'''

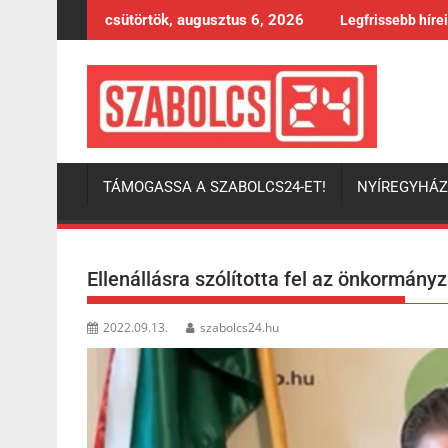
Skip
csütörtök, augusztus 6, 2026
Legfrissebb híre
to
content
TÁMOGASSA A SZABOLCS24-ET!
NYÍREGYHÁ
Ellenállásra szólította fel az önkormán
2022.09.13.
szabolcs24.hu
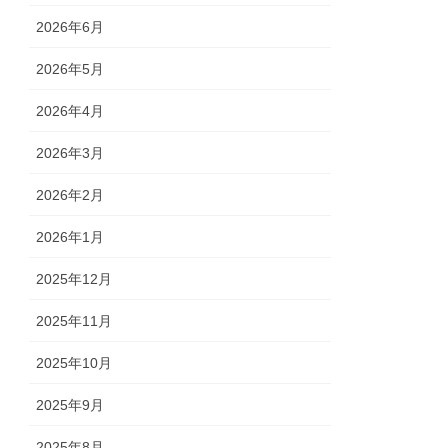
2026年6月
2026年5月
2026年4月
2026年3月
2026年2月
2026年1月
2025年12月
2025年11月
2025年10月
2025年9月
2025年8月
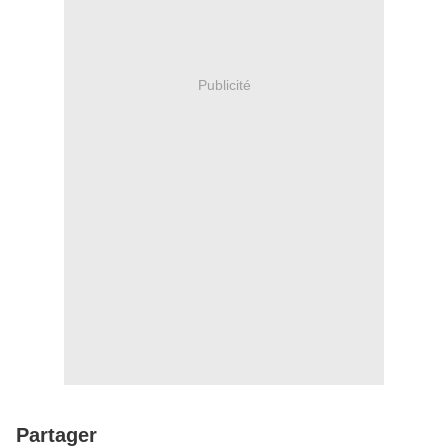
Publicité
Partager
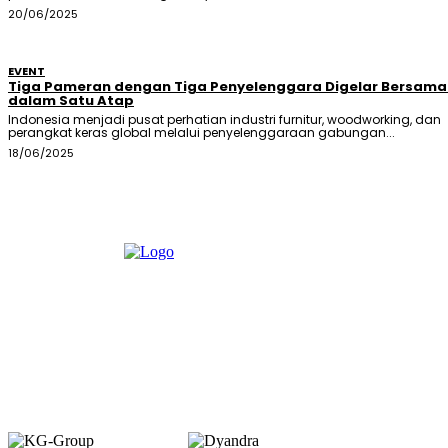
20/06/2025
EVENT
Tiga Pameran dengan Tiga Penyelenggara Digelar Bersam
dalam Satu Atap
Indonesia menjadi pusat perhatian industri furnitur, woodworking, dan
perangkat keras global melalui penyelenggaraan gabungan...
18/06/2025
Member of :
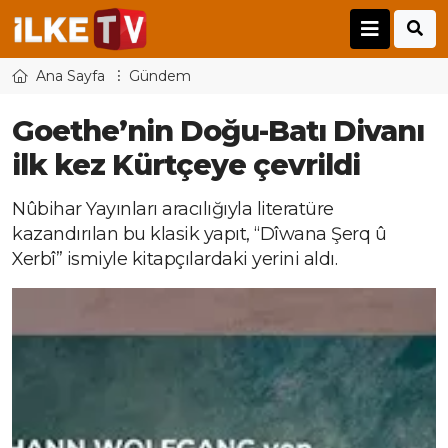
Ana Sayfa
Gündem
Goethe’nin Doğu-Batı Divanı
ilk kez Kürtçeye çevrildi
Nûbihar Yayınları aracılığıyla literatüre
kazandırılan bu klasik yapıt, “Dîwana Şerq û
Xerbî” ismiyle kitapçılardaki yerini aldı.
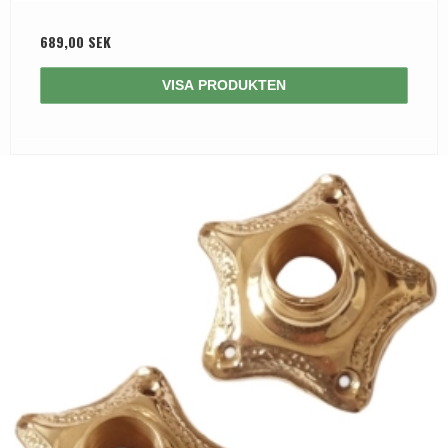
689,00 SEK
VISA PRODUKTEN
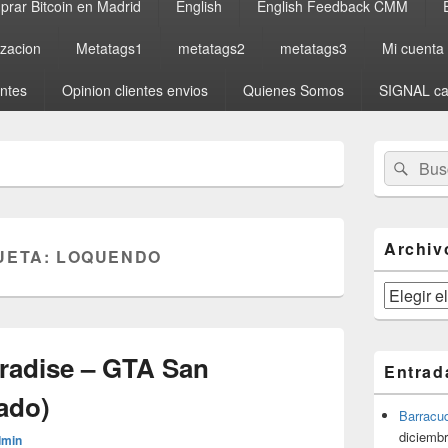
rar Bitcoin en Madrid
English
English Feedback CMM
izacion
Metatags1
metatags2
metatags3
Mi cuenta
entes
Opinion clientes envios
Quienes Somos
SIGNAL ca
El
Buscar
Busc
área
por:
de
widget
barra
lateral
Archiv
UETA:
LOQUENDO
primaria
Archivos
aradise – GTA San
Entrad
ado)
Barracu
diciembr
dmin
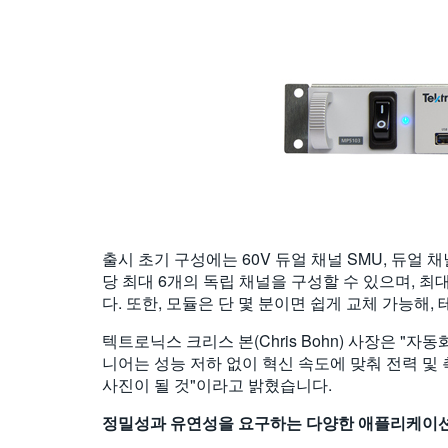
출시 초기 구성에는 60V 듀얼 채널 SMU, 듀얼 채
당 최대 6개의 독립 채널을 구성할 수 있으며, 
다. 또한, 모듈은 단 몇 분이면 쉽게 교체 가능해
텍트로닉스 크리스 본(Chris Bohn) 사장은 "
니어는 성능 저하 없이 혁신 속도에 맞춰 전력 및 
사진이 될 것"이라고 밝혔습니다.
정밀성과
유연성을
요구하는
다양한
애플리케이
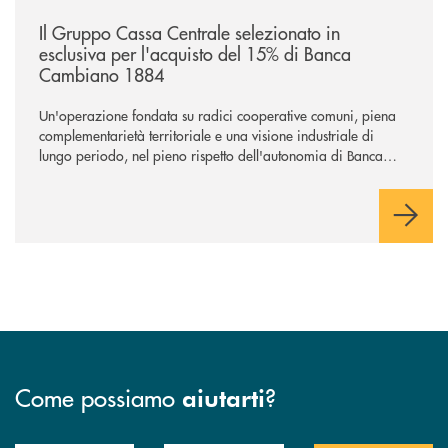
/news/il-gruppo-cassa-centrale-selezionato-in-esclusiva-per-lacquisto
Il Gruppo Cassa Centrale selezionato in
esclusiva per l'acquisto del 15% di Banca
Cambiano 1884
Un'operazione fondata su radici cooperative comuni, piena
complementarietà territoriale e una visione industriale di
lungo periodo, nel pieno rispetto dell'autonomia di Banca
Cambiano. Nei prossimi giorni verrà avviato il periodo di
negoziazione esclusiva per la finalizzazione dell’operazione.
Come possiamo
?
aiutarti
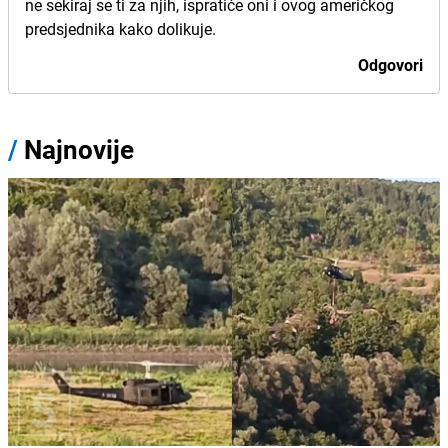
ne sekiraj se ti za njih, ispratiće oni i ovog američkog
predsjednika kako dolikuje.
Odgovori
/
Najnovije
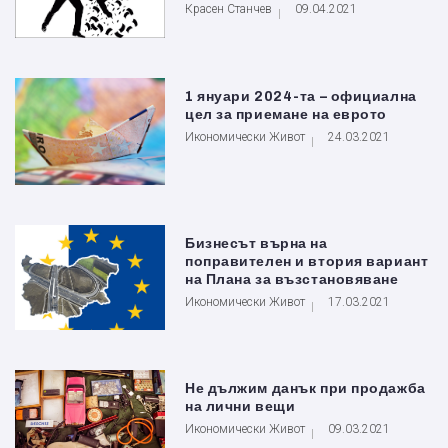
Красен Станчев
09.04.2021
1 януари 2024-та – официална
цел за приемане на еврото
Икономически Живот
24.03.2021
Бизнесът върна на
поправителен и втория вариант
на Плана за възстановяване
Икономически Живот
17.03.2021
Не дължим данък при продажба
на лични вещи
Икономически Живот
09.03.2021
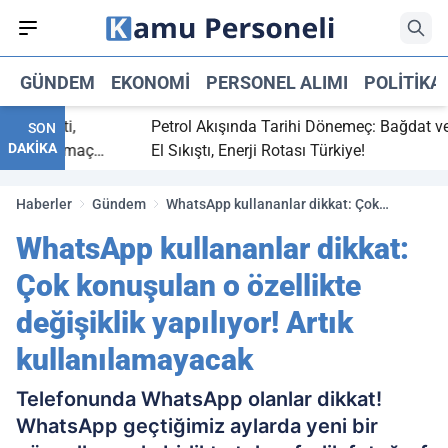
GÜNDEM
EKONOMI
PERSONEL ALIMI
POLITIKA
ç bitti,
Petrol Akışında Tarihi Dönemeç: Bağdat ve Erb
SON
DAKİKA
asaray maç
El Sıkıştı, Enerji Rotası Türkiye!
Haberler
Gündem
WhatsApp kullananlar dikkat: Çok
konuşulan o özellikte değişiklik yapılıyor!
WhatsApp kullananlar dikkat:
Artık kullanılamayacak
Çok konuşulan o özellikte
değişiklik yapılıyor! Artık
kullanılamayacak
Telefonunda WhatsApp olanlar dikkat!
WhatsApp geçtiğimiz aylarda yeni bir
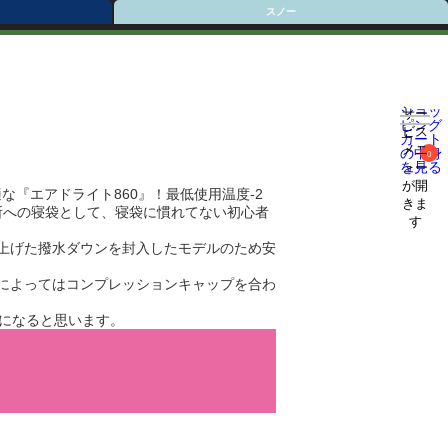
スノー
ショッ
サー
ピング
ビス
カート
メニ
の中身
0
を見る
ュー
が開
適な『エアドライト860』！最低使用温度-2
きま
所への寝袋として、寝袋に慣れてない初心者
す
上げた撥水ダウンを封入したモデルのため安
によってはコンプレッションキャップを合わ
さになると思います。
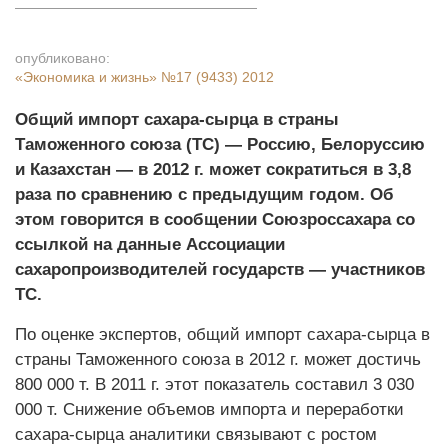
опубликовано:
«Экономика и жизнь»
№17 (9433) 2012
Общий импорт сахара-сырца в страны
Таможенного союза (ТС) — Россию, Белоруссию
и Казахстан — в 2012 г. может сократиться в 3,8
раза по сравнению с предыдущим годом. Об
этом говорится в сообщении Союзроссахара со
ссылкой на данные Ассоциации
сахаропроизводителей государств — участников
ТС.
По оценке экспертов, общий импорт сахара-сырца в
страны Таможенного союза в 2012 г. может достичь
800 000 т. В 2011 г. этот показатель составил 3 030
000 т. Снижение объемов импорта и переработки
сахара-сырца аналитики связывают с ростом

'''

YOUR OBJECTIVE: Write out the text of all the material above again, replacing "Икономически Живот" with "Economic Life" wherever it occurs and changing nothing else. Leave the pictures out.

RESPONSE AREA:
Skip
csütörtök, augusztus 6, 2026
Legfrissebb híre
to
content
TÁMOGASSA A SZABOLCS24-ET!
NYÍREGYHÁ
Ellenállásra szólította fel az önkormán
2022.09.13.
szabolcs24.hu
2026年6月
2026年5月
2026年4月
2026年3月
2026年2月
2026年1月
2025年12月
2025年11月
2025年10月
2025年9月
2025年8月
Publicité
Partager
20/06/2025
EVENT
Tiga Pameran dengan Tiga Penyelenggara Digelar Bersam
dalam Satu Atap
Indonesia menjadi pusat perhatian industri furnitur, woodworking, dan
perangkat keras global melalui penyelenggaraan gabungan...
18/06/2025
Member of :
Ana Sayfa
Gündem
Goethe’nin Doğu-Batı Divanı
ilk kez Kürtçeye çevrildi
Nûbihar Yayınları aracılığıyla literatüre
kazandırılan bu klasik yapıt, “Dîwana Şerq û
Xerbî” ismiyle kitapçılardaki yerini aldı.
689,00 SEK
VISA PRODUKTEN
rar Bitcoin en Madrid
English
English Feedback CMM
izacion
Metatags1
metatags2
metatags3
Mi cuenta
entes
Opinion clientes envios
Quienes Somos
SIGNAL ca
El
Buscar
Busc
área
por:
de
widget
barra
lateral
Archiv
UETA:
LOQUENDO
primaria
Archivos
aradise – GTA San
Entrad
ado)
Barracu
diciembr
dmin
출시 초기 구성에는 60V 듀얼 채널 SMU, 듀얼 채
당 최대 6개의 독립 채널을 구성할 수 있으며, 
다. 또한, 모듈은 단 몇 분이면 쉽게 교체 가능해
텍트로닉스 크리스 본(Chris Bohn) 사장은 "
니어는 성능 저하 없이 혁신 속도에 맞춰 전력 및 
사진이 될 것"이라고 밝혔습니다.
정밀성과
유연성을
요구하는
다양한
애플리케이
/news/il-gruppo-cassa-centrale-selezionato-in-esclusiva-per-lacquisto
Il Gruppo Cassa Centrale selezionato in
esclusiva per l'acquisto del 15% di Banca
Cambiano 1884
Un'operazione fondata su radici cooperative comuni, piena
complementarietà territoriale e una visione industriale di
lungo periodo, nel pieno rispetto dell'autonomia di Banca
Cambiano. Nei prossimi giorni verrà avviato il periodo di
negoziazione esclusiva per la finalizzazione dell’operazione.
Come possiamo
?
aiutarti
ne sekiraj se ti za njih, ispratiće oni i ovog američkog
predsjednika kako dolikuje.
Odgovori
/
Najnovije
Красен Станчев
09.04.2021
1 януари 2024-та – официална
цел за приемане на еврото
Economic Life
24.03.2021
Бизнесът върна на
поправителен и втория вариант
на Плана за възстановяване
Economic Life
17.03.2021
Не дължим данък при продажба
на лични вещи
Economic Life
09.03.2021
GÜNDEM
EKONOMI
PERSONEL ALIMI
POLITIKA
ç bitti,
Petrol Akışında Tarihi Dönemeç: Bağdat ve Erb
SON
DAKİKA
asaray maç
El Sıkıştı, Enerji Rotası Türkiye!
Haberler
Gündem
WhatsApp kullananlar dikkat: Çok
konuşulan o özellikte değişiklik yapılıyor!
WhatsApp kullananlar dikkat:
Artık kullanılamayacak
Çok konuşulan o özellikte
değişiklik yapılıyor! Artık
kullanılamayacak
Telefonunda WhatsApp olanlar dikkat!
WhatsApp geçtiğimiz aylarda yeni bir
スノー
ショッ
サー
ピング
ビス
カート
メニ
の中身
0
を見る
ュー
が開
適な『エアドライト860』！最低使用温度-2
きま
所への寝袋として、寝袋に慣れてない初心者
す
上げた撥水ダウンを封入したモデルのため安
によってはコンプレッションキャップを合わ
さになると思います。
опубликовано:
«Экономика и жизнь»
№17 (9433) 2012
Общий импорт сахара-сырца в страны
Таможенного союза (ТС) — Россию, Белоруссию
и Казахстан — в 2012 г. может сократиться в 3,8
раза по сравнению с предыдущим годом. Об
этом говорится в сообщении Союзроссахара со
ссылкой на данные Ассоциации
сахаропроизводителей государств — участников
ТС.
По оценке экспертов, общий импорт сахара-сырца в
страны Таможенного союза в 2012 г. может достичь
800 000 т. В 2011 г. этот показатель составил 3 030
000 т. Снижение объемов импорта и переработки
сахара-сырца аналитики связывают с ростом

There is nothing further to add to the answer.